Treating these eyes instead of waiting for CRYO-ROP threshold criteria resulted in reduction in unfavorable visual acuity outcomes from 19.8% to 14.3%, and a reduction in unfavorable structural outcomes from 15.6% to 9.0% (both at 9 months).  Bear in mind that these results are not comparing “treated” to “untreated”, but are comparing “treating earlier” to “waiting for CRYO-ROP threshold”.  Treating these Type I eyes resulted in treatment on average 2 weeks earlier than waiting for CRYO-ROP threshold.

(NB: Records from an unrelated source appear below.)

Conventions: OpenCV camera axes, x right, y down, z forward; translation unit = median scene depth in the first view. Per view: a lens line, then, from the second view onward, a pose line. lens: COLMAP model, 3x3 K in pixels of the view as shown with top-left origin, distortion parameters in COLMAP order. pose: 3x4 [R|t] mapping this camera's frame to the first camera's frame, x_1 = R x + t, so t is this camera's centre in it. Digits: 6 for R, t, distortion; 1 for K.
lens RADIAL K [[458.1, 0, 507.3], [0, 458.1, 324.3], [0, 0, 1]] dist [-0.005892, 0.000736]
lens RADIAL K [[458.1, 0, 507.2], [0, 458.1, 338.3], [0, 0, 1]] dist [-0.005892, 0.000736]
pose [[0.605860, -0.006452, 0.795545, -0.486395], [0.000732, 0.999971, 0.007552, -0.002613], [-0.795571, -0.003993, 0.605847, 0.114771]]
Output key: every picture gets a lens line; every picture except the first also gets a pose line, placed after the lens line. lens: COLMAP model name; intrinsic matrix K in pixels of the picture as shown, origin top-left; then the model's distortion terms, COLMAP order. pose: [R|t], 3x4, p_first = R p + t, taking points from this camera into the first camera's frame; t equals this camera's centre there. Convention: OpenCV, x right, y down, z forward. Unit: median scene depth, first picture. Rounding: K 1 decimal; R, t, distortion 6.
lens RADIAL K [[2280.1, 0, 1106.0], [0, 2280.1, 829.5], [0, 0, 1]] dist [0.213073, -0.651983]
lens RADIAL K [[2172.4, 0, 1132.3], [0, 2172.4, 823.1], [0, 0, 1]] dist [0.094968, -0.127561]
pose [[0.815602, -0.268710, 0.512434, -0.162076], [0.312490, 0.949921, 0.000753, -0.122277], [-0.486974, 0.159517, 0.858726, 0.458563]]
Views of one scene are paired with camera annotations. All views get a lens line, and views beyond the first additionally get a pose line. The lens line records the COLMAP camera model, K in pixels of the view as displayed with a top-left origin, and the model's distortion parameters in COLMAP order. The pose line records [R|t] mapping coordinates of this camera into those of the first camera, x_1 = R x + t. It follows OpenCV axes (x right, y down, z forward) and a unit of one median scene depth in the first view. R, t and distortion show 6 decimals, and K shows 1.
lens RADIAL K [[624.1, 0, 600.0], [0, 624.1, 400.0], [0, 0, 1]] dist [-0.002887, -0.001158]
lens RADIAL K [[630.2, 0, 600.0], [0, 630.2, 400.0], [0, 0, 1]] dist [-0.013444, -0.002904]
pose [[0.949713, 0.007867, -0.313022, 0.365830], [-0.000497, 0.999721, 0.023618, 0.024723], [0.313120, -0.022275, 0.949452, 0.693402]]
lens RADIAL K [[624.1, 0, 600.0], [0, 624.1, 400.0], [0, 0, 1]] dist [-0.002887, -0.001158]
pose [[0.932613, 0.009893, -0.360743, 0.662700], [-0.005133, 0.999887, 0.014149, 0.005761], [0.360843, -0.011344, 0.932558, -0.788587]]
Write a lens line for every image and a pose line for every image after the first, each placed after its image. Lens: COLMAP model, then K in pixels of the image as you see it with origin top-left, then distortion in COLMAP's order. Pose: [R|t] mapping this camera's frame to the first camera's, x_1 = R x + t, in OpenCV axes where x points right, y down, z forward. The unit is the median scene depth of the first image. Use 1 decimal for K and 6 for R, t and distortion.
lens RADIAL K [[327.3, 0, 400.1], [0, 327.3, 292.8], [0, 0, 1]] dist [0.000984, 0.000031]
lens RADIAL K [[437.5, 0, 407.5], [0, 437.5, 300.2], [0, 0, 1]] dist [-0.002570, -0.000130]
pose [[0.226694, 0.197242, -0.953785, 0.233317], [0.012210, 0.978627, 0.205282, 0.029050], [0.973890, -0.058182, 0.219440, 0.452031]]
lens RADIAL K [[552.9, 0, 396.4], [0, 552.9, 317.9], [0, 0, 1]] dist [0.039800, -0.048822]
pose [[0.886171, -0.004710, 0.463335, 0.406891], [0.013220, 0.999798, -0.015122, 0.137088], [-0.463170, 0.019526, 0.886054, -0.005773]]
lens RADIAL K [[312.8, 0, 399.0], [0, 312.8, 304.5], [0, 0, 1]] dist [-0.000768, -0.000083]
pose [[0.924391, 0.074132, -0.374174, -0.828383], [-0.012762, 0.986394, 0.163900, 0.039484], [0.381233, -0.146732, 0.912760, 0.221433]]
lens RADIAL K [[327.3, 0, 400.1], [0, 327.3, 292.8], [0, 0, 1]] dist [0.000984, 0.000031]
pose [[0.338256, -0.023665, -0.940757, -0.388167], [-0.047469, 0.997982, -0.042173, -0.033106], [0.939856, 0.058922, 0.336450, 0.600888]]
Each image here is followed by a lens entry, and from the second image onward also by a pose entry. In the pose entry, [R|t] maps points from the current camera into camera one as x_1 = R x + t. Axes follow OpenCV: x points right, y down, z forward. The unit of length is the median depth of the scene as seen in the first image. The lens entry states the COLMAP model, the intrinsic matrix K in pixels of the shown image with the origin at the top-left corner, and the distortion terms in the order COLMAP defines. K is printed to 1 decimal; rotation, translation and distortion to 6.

Looking at these numbers, there is a definite clinical benefit to treating earlier, but you can spin the numbers in a couple of ways.  You can say that unfavorable visual acuity outcomes were reduced by 25% (from 19.8 down to 14.3%), but I think it’s more meaningful to look at the absolute percentage reduction, which is about 5%.  A 5% decrease means that for every 20 eyes you treat early, you see a benefit in one of them.  Not great, but given that you’re only changing the timing of the treatment in most cases, (66% of control eyes went on to need treatment by CRYO-ROP criteria anyway), it’s pretty good.  The question though is, what risk was involved in treating these infants two weeks earlier?  The study showed that there was a definite increase in morbidity in the early treatment group (but not mortality) — bradycardia, re-intubation, etc.  How often did this occur?  If you treat two patients early, one had a potentially serious systemic side effect.  So, the decision regarding the timing of treatment is not so cut and dried as the study numbers might suggest.  On the other hand, it does support treating ROP at “pre-threshold” levels, and that should be taken into account.  Furthermore it points to the need to follow pre-threshold eyes more closely, and to be prepared to treat within 48 hours of reaching threshold.